Tuesday, September 28, 2010

Israel's Leaders: When will they ever Learn?

In 2003, the late Israeli political activist, thinker and commentator Shmuel Katz penned an essay entitled "Sharon's Egregious Blunder"  bemoaning then-Prime Minister Ariel Sharon's determination to nursemaid into existence a "demilitarized" and severely limited Palestinian state.  According to Katz, the very idea of a state accepting permanent limitations on its sovereignty along the lines of Sharon's vision (and presumably current P.M. Netanyahu's as well) was the height of political naivete and, if implemented, would lead only to heartache and bitter recrimination:


If Israel were to reach the nadir of political inanity of actually helping to establish a state for the Palestinian Arabs, the Arabs would reject with all vigor the idea that their state would be hobbled by a denial of major armaments. No less emphatic would be the hostile reaction of a large segment of the European and other nations.

Even friends, appalled and distressed, would find themselves bound, albeit reluctantly, to deplore such a limitation of sovereignty. They would find it intolerable.

For the Arabs the military issue is doubly critical.
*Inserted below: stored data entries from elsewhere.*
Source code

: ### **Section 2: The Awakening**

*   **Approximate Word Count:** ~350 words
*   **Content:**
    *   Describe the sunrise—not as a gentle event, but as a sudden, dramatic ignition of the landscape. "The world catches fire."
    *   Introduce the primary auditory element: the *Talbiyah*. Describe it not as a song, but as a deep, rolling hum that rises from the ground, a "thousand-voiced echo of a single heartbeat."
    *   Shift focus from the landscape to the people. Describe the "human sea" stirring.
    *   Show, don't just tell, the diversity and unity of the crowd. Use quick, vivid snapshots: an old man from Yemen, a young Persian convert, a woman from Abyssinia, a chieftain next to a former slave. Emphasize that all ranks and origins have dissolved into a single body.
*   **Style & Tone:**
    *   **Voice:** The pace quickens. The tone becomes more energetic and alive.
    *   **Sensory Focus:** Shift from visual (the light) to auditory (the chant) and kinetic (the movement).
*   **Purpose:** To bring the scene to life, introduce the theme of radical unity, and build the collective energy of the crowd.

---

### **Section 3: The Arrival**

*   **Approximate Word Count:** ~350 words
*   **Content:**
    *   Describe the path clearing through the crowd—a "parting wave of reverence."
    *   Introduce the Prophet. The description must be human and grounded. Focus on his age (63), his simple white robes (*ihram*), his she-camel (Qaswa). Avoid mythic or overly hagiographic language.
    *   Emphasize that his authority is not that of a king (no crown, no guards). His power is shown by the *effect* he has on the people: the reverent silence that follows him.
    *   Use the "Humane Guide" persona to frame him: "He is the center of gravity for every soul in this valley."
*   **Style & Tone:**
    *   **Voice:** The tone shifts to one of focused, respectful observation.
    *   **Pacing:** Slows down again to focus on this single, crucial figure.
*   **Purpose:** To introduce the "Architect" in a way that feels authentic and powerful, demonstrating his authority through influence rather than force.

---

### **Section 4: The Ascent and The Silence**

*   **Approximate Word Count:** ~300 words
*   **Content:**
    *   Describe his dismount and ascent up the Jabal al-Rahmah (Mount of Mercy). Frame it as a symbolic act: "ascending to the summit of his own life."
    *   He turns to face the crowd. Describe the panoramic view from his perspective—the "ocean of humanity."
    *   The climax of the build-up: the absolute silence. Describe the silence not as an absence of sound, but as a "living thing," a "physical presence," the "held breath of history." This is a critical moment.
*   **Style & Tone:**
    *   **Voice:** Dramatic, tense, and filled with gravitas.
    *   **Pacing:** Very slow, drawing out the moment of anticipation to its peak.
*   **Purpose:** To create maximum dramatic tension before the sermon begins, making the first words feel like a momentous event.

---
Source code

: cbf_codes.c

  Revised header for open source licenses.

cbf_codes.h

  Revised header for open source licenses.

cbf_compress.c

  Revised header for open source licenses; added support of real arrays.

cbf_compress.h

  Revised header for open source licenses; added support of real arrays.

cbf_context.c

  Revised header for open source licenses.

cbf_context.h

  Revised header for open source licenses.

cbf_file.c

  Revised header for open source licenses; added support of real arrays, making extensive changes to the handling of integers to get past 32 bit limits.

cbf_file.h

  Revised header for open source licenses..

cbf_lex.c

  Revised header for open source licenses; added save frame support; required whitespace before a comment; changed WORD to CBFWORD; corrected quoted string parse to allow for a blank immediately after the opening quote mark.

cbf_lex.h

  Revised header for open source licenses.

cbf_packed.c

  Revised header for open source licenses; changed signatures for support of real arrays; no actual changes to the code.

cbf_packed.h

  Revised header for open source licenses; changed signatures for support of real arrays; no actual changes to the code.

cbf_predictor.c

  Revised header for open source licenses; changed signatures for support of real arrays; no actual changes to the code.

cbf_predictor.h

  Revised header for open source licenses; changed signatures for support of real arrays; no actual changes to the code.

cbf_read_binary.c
First because the very idea of demilitarization would be regarded as a blow to their honor; second, because a sovereign state has never been the ultimate purpose of Arab policy. The purpose is the destruction of Israel. A state could represent only the penultimate 'phase' in the policy of phases. It could be the staging ground - with a large and variegated arsenal - for the 'final phase.'

That is the original Arab game plan. 

Arabs made their purpose clear from the very beginning of Israel's existence. In the UN debate on Palestine in November 1947 which led to the partition plan, Jamal Husseini, the spokesman of the Arab League States (there was no entity called Palestinians) announced that the Arabs would not tolerate the existence of a Jewish state in Palestine. The UN partition plan actually also offered them a state. They brushed the offer aside, rejected the plan, and on the morrow of the British government's departurefrom Palestine, the Arab states launched their war for the annihilation of the infant Jewish state.

Nineteen years later, when the Arab leaders calculated again that they could win, they launched what became the Six Day War. The leader of the Arab coalition, president Gamal Abdel Nasser of Egypt, confidently, repeatedly and vociferously announced its aim. 'The liquidation of Israel' he declared 'will be liquidation through violence. We shall enter a Palestine not covered with sand, but soaked in blood.' This is pounded out every Friday in the mosques. It is part of textbooks in the Arab schools and is the highlight of political speeches in the Muslim world.

If the Arab objective is achieved, the sovereign state of Palestine could join the Arab League. There, a pact for mutual security exists. Any Arab state attacked may call on the other members of the League to come to its assistance. A ready-made casus belli exists: The Arabs have long laid it down that the very existence of Zionism is an 'aggression.'

Does it not seem that Katz's words are as true today as they were 7 years ago?  Perhaps it is not too late for Israel's leaders to heed them.